No matter how strong we are, no matter how confident in ourselves, it’s something we can’t get away from. It would be easy to dismiss this fact as oversimplifying a problem or creating an issue where one doesn’t exist – but that’s not right and actually does us a disservice.
It may be a fact we wish were not true, but nonetheless it is a fact. It’s one we live with every day and that should be acknowledged: women are on the back foot.
It’s most likely contributed to the pay gap. There’s legislation protecting our rights (to our wallets and our bodies), which is great – when it works – but from an ethical point of view it would be fantastic if men were more aware of their natural threat. Because it’s always there, something that’s become second nature to us to the point we rarely talk about it other than in terms of getting home after a night out. But when my manager stood over me shouting while I was heavily pregnant, I wasn’t merely pissed off, I was off-the-scale intimidated because he was a man.
What Can We Do?
My best suggestion is education. For our boys and our girls. But perhaps more so, it’s about empowerment.

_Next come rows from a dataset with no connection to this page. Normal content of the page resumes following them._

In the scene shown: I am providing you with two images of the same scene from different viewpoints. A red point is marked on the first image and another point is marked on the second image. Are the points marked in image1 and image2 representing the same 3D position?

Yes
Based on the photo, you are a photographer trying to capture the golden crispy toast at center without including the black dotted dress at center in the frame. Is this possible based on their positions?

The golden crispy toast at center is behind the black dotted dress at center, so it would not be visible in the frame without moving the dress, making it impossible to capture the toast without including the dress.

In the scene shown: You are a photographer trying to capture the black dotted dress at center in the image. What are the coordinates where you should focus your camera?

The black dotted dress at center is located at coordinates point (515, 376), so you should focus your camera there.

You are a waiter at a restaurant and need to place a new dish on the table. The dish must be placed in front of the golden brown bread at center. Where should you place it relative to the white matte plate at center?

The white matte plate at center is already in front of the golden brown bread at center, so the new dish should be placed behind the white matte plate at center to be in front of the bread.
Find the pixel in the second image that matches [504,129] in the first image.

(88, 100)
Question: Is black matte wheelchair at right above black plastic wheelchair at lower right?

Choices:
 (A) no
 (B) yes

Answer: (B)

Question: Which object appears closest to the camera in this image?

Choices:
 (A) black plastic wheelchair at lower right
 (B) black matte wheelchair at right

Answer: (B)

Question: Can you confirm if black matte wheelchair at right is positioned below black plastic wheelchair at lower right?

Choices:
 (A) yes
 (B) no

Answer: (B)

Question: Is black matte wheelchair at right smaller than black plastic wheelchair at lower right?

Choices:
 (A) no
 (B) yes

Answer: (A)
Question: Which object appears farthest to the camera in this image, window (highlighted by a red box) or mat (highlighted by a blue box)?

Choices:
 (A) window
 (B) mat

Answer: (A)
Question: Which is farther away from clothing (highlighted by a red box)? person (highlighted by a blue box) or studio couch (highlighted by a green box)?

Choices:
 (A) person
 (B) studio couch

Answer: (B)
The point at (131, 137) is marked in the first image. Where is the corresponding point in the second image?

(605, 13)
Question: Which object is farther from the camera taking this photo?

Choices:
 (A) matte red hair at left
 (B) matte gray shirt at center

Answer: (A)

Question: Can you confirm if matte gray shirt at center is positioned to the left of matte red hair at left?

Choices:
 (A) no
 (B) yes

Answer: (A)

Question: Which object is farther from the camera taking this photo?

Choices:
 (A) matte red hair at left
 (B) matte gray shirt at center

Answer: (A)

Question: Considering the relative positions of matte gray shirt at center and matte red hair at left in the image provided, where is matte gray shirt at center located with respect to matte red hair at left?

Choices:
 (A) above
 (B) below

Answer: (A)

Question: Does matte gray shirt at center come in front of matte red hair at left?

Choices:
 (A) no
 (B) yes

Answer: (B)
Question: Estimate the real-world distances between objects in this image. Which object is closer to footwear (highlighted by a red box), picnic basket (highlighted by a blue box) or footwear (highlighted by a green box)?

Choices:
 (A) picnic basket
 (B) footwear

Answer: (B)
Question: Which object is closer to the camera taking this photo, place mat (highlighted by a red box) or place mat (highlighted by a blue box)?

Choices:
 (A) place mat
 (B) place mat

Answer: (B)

We need to empower our girls by instilling enough confidence in them to speak up if they’re not comfortable, before things ‘get out of hand’ and our children freeze rather than fight. And we need to empower our boys to view respect and chivalry towards women as the norm.
There are plenty of guys who want to be a part of the solution, and that’s something we can build on. We’re more liberal than ever, and there’s never been a better time. I have high hopes for my children and their peers – with a little guidance I’m sure they can do better than us.